I’m going to tell you something unusual: I like to blether on here about games that I like, about games that gave me a nice surprise. But this time, as a bit of a change, I’m going to moan about a game I’ve always fancied trying that I thought was shit.
Back in the ’80s there were two things: the first was sweeties called “chewits” which were advertised on telly by a parody of Japanese monster movies which, for some reason, featured Americans including one called “Chuck” who saved a city from being destroyed by driving a huge chewit delivery truck near the hungry monster who promptly ate the container on the back as though it were a packet of chewits (nothing has to make the remotest sense in advertland). The second was an 8-bit videogame from Gremlin which was called T-Wrecks and featured a huge monster emerging from the sea onto the islands of Japan and wrecking havock in order to get some of its monster eggs back from thieving scientists.

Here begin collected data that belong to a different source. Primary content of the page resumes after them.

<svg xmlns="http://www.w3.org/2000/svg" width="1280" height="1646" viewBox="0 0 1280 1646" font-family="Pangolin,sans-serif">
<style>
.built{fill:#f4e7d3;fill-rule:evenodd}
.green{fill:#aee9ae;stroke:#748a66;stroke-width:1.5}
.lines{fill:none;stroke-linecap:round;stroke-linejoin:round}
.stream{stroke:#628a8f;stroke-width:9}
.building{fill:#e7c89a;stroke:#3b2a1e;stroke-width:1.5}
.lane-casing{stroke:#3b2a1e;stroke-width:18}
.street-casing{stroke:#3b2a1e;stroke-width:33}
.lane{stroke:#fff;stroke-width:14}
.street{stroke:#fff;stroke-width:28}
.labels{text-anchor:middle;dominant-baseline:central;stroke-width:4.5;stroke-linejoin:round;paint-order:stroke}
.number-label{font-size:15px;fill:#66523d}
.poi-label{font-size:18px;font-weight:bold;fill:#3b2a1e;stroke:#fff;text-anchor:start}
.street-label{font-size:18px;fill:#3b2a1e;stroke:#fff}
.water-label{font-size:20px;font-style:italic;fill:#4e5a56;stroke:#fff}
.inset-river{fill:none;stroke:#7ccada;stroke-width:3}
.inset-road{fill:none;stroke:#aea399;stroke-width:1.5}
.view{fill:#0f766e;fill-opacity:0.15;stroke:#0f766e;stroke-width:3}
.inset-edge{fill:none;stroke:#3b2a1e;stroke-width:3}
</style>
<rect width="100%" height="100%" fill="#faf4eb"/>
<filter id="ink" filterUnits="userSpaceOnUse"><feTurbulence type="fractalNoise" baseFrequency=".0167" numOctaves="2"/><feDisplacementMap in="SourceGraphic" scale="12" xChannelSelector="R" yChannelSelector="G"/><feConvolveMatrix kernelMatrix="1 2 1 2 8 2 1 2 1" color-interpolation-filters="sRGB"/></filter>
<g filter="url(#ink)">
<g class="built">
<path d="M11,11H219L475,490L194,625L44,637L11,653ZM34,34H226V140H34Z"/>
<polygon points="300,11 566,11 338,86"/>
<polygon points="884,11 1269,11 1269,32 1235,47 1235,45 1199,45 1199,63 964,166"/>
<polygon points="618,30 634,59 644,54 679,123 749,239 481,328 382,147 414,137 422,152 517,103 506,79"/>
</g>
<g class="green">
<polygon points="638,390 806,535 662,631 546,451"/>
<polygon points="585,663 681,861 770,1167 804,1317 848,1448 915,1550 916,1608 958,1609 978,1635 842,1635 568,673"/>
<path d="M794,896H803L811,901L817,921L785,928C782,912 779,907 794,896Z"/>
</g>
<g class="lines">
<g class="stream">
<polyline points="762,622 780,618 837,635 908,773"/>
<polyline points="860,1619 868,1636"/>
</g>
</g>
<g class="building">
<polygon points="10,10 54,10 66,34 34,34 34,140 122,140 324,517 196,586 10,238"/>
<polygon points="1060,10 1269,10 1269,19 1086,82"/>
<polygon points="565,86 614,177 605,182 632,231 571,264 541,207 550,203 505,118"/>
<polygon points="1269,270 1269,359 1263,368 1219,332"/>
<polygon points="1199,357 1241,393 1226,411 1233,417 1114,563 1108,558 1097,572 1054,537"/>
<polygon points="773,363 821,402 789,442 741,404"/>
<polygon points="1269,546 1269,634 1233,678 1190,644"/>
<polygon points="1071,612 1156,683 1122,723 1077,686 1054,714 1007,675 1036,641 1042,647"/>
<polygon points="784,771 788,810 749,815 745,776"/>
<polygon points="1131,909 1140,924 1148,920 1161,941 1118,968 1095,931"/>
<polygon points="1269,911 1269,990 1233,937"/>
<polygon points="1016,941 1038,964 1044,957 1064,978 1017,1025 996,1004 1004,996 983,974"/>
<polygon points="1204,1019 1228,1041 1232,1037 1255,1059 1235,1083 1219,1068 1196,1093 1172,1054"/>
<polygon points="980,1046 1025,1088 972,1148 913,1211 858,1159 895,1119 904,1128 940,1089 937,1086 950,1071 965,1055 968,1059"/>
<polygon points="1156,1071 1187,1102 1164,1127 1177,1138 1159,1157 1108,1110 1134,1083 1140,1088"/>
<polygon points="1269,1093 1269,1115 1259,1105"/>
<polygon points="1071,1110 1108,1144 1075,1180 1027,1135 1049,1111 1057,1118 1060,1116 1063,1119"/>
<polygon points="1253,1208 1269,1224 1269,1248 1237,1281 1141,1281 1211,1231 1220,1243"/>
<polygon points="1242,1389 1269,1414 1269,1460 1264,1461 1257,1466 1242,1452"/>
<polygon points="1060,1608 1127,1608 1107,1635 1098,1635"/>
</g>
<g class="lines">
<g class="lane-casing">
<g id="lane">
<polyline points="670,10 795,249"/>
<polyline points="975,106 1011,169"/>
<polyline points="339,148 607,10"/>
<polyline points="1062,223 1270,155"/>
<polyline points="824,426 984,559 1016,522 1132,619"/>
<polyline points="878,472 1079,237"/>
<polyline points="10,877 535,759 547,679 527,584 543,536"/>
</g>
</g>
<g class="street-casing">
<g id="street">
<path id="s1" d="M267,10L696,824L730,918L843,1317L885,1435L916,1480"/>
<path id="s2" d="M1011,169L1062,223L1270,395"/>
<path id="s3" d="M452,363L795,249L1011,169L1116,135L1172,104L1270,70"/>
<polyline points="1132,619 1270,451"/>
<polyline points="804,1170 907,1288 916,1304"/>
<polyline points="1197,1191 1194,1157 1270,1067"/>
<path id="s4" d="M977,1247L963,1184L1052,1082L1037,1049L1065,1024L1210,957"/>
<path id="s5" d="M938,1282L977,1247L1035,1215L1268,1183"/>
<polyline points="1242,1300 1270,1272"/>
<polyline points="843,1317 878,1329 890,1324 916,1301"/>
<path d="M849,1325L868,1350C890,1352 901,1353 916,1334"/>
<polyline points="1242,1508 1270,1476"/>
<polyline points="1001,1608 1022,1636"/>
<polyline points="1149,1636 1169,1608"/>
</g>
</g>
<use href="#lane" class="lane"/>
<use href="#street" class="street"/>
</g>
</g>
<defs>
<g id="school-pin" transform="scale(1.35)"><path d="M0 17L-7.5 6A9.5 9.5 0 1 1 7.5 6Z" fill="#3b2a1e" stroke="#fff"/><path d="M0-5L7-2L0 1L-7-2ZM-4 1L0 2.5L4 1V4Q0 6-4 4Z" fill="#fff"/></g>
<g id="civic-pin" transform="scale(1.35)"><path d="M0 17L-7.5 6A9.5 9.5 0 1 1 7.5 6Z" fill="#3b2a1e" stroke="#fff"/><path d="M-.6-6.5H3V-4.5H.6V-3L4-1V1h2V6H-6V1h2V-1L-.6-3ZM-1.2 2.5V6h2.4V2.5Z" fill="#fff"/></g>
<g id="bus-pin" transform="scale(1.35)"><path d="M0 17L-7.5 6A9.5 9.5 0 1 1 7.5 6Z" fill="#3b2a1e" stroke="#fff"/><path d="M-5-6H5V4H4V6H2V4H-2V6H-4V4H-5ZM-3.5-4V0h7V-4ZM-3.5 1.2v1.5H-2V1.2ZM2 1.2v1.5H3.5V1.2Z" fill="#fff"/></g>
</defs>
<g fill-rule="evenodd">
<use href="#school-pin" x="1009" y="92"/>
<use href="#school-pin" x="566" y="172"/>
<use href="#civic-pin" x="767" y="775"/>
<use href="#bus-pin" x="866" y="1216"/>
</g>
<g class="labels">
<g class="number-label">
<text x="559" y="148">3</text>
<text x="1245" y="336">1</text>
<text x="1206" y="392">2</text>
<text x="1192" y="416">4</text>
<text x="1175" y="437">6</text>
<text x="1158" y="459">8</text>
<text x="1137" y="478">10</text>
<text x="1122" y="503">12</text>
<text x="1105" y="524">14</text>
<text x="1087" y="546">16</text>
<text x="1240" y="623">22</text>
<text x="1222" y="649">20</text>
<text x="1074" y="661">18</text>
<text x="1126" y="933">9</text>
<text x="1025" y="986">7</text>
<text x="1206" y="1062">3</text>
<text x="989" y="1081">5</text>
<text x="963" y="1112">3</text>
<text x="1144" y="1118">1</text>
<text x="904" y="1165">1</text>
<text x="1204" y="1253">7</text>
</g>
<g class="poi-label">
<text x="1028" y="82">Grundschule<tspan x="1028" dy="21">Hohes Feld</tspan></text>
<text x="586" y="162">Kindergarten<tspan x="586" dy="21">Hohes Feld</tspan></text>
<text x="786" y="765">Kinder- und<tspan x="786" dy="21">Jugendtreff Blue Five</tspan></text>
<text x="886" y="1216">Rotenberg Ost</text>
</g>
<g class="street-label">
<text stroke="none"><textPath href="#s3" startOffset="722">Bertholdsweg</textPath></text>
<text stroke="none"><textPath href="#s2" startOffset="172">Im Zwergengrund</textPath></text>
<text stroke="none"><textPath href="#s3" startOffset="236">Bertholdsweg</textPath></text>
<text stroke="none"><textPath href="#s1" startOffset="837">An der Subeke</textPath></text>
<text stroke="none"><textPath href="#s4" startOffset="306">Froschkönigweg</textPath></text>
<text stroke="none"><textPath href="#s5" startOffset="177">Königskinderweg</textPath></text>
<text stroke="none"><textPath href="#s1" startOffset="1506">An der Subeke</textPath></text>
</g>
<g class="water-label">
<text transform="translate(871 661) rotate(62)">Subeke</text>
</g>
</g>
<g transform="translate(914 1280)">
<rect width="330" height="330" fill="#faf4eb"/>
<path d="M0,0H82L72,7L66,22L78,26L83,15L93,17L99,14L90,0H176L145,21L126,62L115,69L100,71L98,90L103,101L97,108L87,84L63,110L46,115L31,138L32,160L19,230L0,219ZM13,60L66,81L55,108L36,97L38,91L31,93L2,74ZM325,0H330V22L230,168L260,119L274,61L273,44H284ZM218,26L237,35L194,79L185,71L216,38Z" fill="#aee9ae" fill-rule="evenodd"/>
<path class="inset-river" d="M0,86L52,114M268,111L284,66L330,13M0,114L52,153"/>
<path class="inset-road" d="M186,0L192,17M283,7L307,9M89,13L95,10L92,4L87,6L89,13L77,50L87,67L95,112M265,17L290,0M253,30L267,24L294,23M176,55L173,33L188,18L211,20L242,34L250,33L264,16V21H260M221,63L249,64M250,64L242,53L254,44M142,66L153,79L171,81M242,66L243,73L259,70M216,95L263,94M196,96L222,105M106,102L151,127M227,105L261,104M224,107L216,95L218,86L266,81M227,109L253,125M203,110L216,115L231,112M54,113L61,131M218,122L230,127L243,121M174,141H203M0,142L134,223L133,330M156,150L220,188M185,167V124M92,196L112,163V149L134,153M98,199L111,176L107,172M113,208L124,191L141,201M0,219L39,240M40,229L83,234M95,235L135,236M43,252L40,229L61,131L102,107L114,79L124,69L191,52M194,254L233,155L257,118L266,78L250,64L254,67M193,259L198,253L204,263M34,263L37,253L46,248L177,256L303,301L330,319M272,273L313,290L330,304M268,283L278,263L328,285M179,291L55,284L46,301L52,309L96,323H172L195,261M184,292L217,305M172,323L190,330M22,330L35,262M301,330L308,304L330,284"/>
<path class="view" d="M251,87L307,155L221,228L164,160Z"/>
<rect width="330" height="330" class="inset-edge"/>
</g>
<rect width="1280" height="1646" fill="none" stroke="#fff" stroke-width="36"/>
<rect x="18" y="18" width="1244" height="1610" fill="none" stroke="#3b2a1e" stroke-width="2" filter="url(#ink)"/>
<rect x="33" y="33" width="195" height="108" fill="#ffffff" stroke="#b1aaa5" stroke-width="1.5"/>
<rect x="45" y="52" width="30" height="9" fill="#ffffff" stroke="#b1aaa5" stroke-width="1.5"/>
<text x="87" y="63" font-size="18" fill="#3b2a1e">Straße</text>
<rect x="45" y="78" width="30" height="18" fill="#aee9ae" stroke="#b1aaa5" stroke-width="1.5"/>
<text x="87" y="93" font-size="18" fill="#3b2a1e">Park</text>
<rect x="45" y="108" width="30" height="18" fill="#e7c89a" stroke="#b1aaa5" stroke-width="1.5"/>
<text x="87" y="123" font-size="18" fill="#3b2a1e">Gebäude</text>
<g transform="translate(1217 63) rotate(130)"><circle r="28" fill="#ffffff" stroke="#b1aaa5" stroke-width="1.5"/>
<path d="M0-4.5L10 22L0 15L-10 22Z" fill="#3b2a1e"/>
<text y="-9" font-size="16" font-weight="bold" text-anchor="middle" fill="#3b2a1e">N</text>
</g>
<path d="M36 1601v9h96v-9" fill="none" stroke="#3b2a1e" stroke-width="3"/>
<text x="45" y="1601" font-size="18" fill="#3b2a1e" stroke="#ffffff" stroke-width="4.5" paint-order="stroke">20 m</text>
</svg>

Reader, the marketing men married them.
The Muncher (basically T-Wrecks as-was but with a different name and the monstrous star of the sweetie advert on the box) was released in 1988 for Commodore 64 and ZX Spectrum. Now, I like the Spectrum but this game has really BIG graphics and moves a bit slow on the British machine so I decided to give it a proper go on the American breadbox instead, it having sprite-handling hardware and all of that.
It should be excellent: thematically it’s basically a single-player Rampagewhich takes place across scrolling levels and features huge buildings to trash and loads of enemies to eat, chomp and punch as well as, apparently, other giant monsters to battle later on.
So why doesn’t the damn thing play as well as it sounds? Because, even with the C64’s hardware-based nippiness it’s still too bloody slow; I’m surprised, in fact, at how sedate a game where you play a huge monster trashing a city and fighting off helicopters can be. The controls are also shite: I found myself “roaring” (an attack which releases one of a limited number of fireballs which could be used strategically and effectively if they weren’t so damn easy to use-up accidentally) without trying to, working out the punches and kicks needed to attack enemies and (especially) buildings was frustrating and occasionally counter-intuitive and, unlike Rampage, I found jumping-onto and climbing buildings a bit of a struggle. I also disliked the way the monster wrecked buildings with his tail if I changed direction: that might be realistic but it also simply added to the impression that I had limited control over the monster. And whereas in the Rampage games bringing-down buildings is a joy, here it’s actually a chore – more like work than playing a game as you smash up a bit here and a bit there and wish the bloody thing would fall down so you can see if there’s an egg in there.
I didn’t enjoy The Muncher. I think it’s not only a game that’s aged badly but an example of an older game with very modern problems: it looks nice and it appeals to gamers’ instincts, content-wise and I can’t help but think this, and a huge dollop of nostalgia, explains why there’s such a lot of love out there for both versions of this game. You’re wrong, the internet. You just bloody are.